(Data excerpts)
■ ■ ■ ■

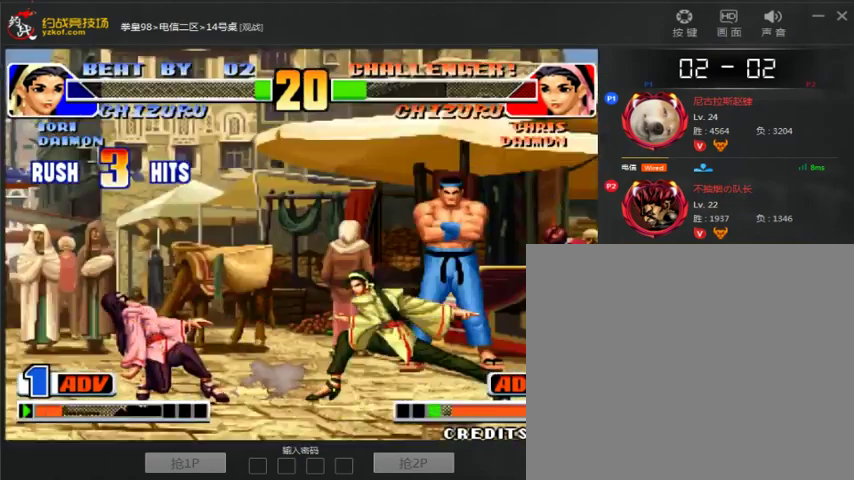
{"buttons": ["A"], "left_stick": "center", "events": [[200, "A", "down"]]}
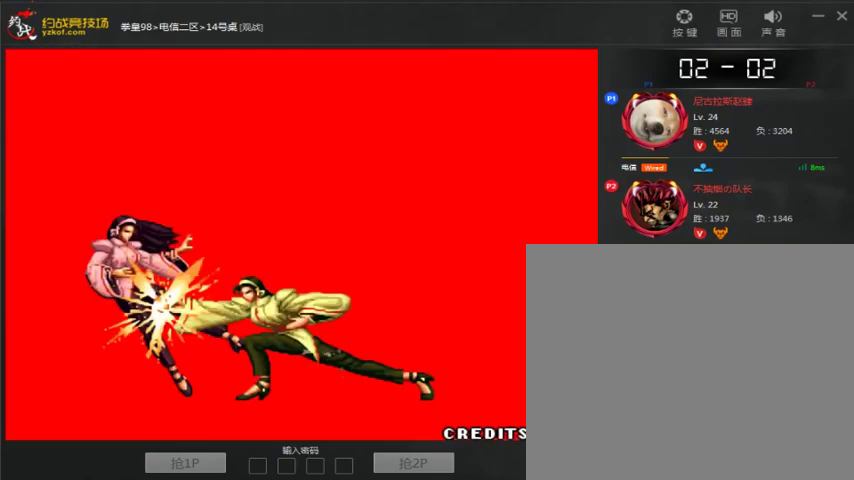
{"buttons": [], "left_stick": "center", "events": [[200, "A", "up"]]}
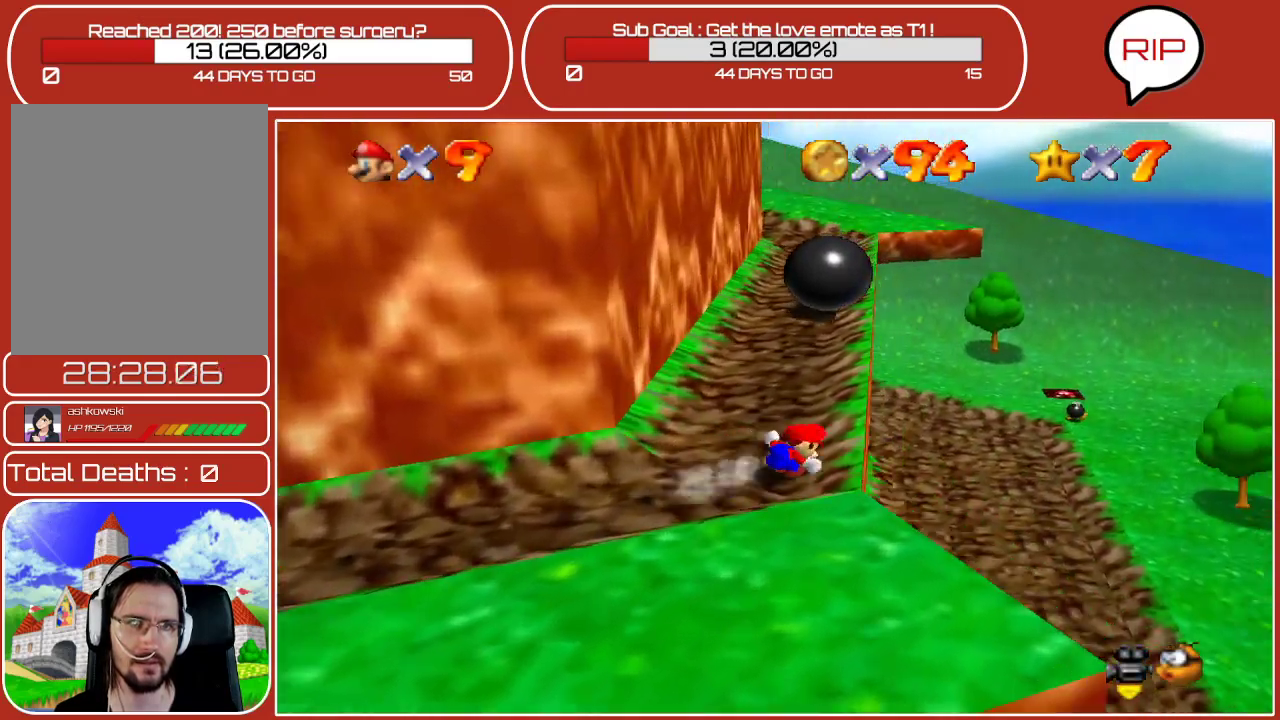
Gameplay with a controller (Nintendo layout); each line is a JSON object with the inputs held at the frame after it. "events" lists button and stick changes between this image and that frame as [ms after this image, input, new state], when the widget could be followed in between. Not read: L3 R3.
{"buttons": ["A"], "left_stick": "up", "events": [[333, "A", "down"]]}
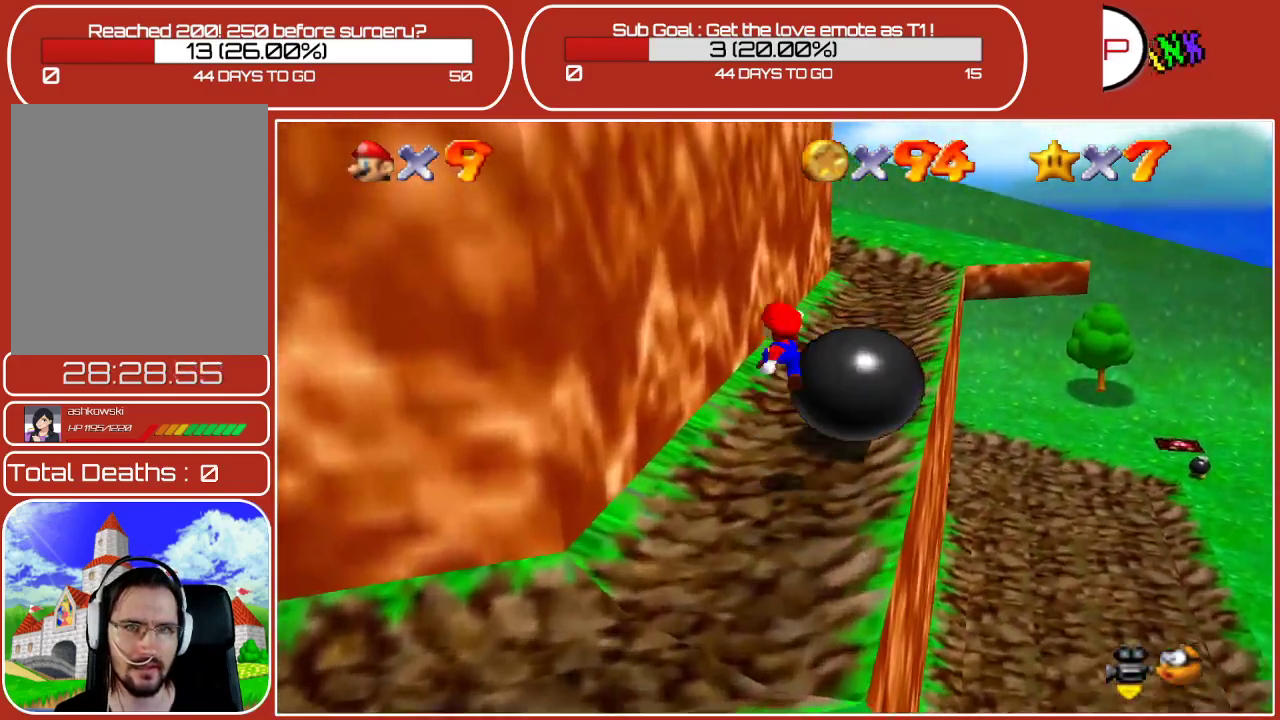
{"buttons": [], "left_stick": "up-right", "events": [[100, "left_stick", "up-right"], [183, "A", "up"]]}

■ ■ ■ ■

▸ What is required
Return every record exactly. Pictures stay out.

▸ Completed exercise
{"buttons": ["A"], "left_stick": "center", "events": [[200, "A", "down"]]}
{"buttons": [], "left_stick": "center", "events": [[200, "A", "up"]]}
Gameplay with a controller (Nintendo layout); each line is a JSON object with the inputs held at the frame after it. "events" lists button and stick changes between this image and that frame as [ms after this image, input, new state], when the widget could be followed in between. Not read: L3 R3.
{"buttons": ["A"], "left_stick": "up", "events": [[333, "A", "down"]]}
{"buttons": [], "left_stick": "up-right", "events": [[100, "left_stick", "up-right"], [183, "A", "up"]]}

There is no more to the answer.